Does anyone know of courses which include 'cooking to camera' ? Or any books on the subject? Failing that, does anyone have any tips they can share?


----------



## free rider (May 23, 2006)

Toastmaster's International has a little manual and advice on working on television. It gave me good advice about how to act on camera and you could make cooking one or more of the exercises. In the end, it's practice that counts.


----------



## mudbug (Dec 30, 1999)

Not bad...

1) Smile.

2) Keep your head up so viewers can see your eyes.

3) When your eyes need to be directed to what you're doing, make sure you're not only saying what you're doing but adding additional information about the ingredient, about the combination, about the utensils, etc that people would not otherwise learn.

4) Personality, add a bit of your history or what you like and how this relates to what you're doing. Personality in addition to skill is what allows people to earn a check in front of the camera.

5) Talk with enthusiasium. Not as if you're reading out of a text book.

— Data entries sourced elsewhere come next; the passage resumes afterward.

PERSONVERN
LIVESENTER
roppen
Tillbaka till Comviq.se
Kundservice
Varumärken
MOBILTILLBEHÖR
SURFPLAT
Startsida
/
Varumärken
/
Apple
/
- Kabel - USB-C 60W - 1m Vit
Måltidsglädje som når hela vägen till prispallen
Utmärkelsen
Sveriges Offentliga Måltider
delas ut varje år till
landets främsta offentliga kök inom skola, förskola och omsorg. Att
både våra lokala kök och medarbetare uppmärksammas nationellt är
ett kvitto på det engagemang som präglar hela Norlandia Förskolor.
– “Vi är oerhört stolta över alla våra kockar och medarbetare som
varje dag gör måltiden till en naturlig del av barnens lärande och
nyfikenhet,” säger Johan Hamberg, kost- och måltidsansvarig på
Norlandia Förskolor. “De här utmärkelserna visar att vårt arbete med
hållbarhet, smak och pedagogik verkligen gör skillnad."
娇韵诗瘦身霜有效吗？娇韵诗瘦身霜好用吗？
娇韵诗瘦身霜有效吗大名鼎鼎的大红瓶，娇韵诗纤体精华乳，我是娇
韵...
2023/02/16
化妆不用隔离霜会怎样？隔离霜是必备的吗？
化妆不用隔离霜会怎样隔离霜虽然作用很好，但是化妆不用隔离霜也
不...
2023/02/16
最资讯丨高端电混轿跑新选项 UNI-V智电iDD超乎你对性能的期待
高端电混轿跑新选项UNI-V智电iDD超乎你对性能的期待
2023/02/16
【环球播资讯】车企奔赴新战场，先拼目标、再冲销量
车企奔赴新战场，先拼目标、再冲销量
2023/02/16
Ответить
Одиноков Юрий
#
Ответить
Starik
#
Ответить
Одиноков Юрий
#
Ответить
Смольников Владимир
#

6) Have fun. It's will show.


----------



## mezzaluna (Aug 29, 2000)

It looked good to me, Nandocuca. 

Mudbug had a good point about making eye contact, though. When you showed the wooden muddler, you had a winning expression on your face. Don't be shy for the camera- your personality seemed to come through.


----------



## sebie (Nov 29, 2006)

Hey, that is pretty good for an amature recording, what is the brand of the video camera that you used? I like the quality.


----------